WORK TASK: Only the count is expected: the number of lines below that contain "Figure".

Extracted page text data
▬▬▬
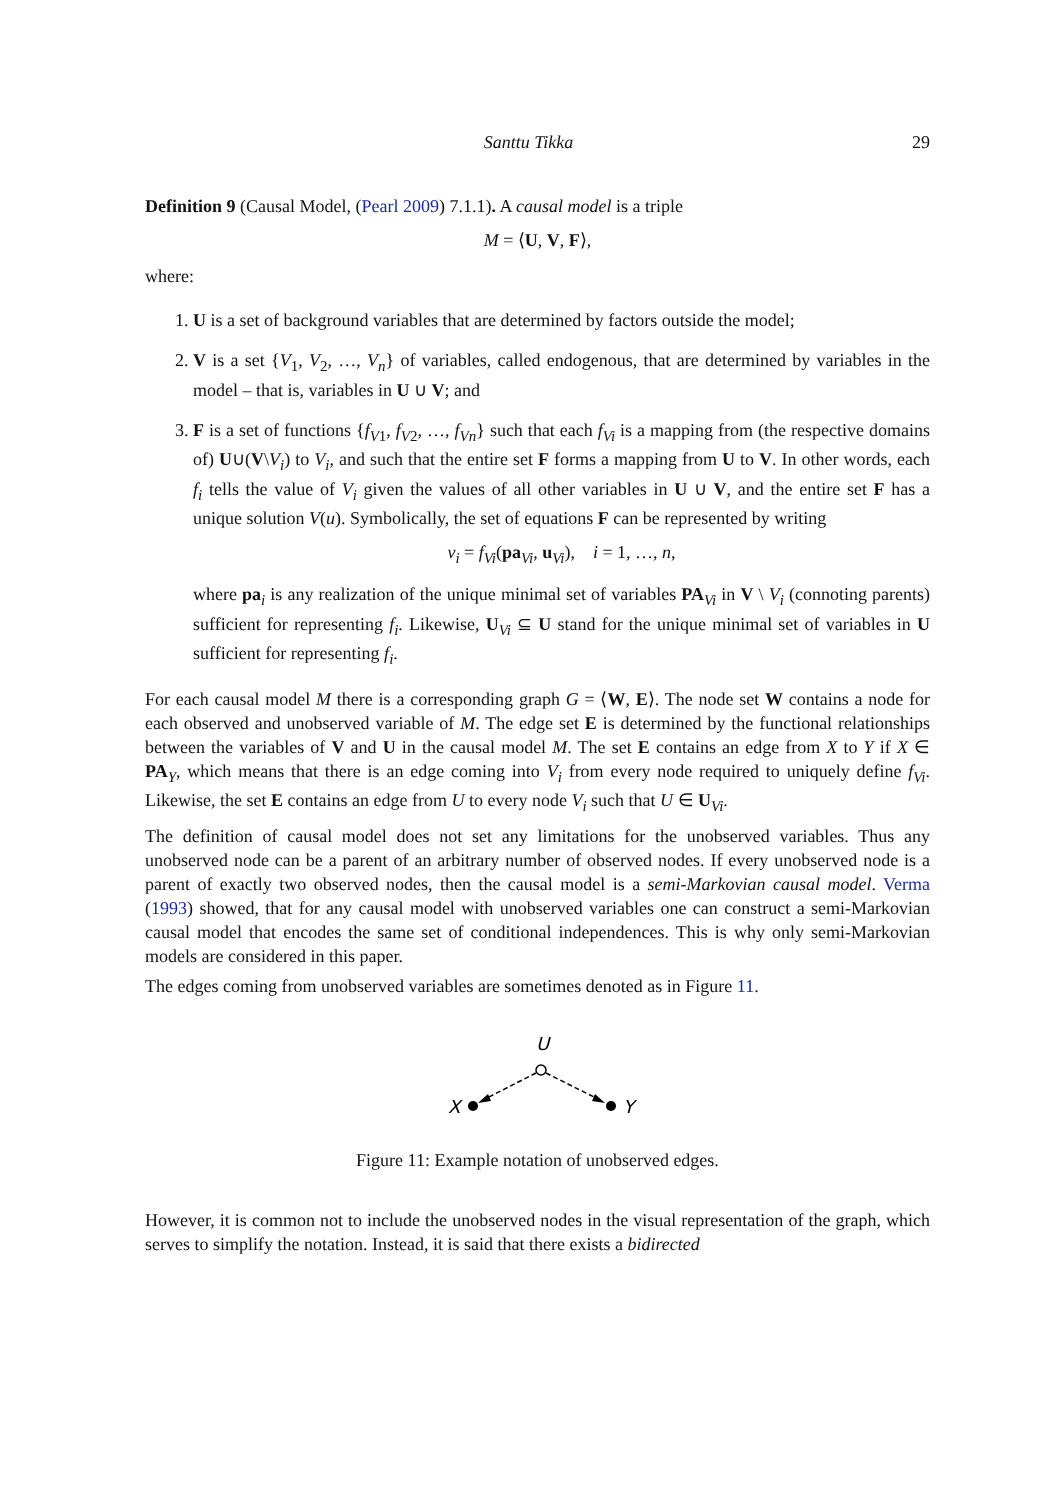Santtu Tikka 29
Definition 9 (Causal Model, (Pearl 2009) 7.1.1). A causal model is a triple
M = ⟨U, V, F⟩,
where:
1. U is a set of background variables that are determined by factors outside the model;
2. V is a set {V<sub>1</sub>, V<sub>2</sub>, …, V<sub>n</sub>} of variables, called endogenous, that are determined by variables in the model – that is, variables in U ∪ V; and
3. F is a set of functions {f<sub>V1</sub>, f<sub>V2</sub>, …, f<sub>Vn</sub>} such that each f<sub>Vi</sub> is a mapping from (the respective domains of) U∪(V\V<sub>i</sub>) to V<sub>i</sub>, and such that the entire set F forms a mapping from U to V. In other words, each f<sub>i</sub> tells the value of V<sub>i</sub> given the values of all other variables in U ∪ V, and the entire set F has a unique solution V(u). Symbolically, the set of equations F can be represented by writing
v<sub>i</sub> = f<sub>Vi</sub>(pa<sub>Vi</sub>, u<sub>Vi</sub>), i = 1, …, n,
where pa<sub>i</sub> is any realization of the unique minimal set of variables PA<sub>Vi</sub> in V \ V<sub>i</sub> (connoting parents) sufficient for representing f<sub>i</sub>. Likewise, U<sub>Vi</sub> ⊆ U stand for the unique minimal set of variables in U sufficient for representing f<sub>i</sub>.
For each causal model M there is a corresponding graph G = ⟨W, E⟩. The node set W contains a node for each observed and unobserved variable of M. The edge set E is determined by the functional relationships between the variables of V and U in the causal model M. The set E contains an edge from X to Y if X ∈ PA<sub>Y</sub>, which means that there is an edge coming into V<sub>i</sub> from every node required to uniquely define f<sub>Vi</sub>. Likewise, the set E contains an edge from U to every node V<sub>i</sub> such that U ∈ U<sub>Vi</sub>.
The definition of causal model does not set any limitations for the unobserved variables. Thus any unobserved node can be a parent of an arbitrary number of observed nodes. If every unobserved node is a parent of exactly two observed nodes, then the causal model is a semi-Markovian causal model. Verma (1993) showed, that for any causal model with unobserved variables one can construct a semi-Markovian causal model that encodes the same set of conditional independences. This is why only semi-Markovian models are considered in this paper.
The edges coming from unobserved variables are sometimes denoted as in Figure 11.
U
X
Y
Figure 11: Example notation of unobserved edges.
However, it is common not to include the unobserved nodes in the visual representation of the graph, which serves to simplify the notation. Instead, it is said that there exists a bidirected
▬▬▬
WRITTEN SOLUTION: 2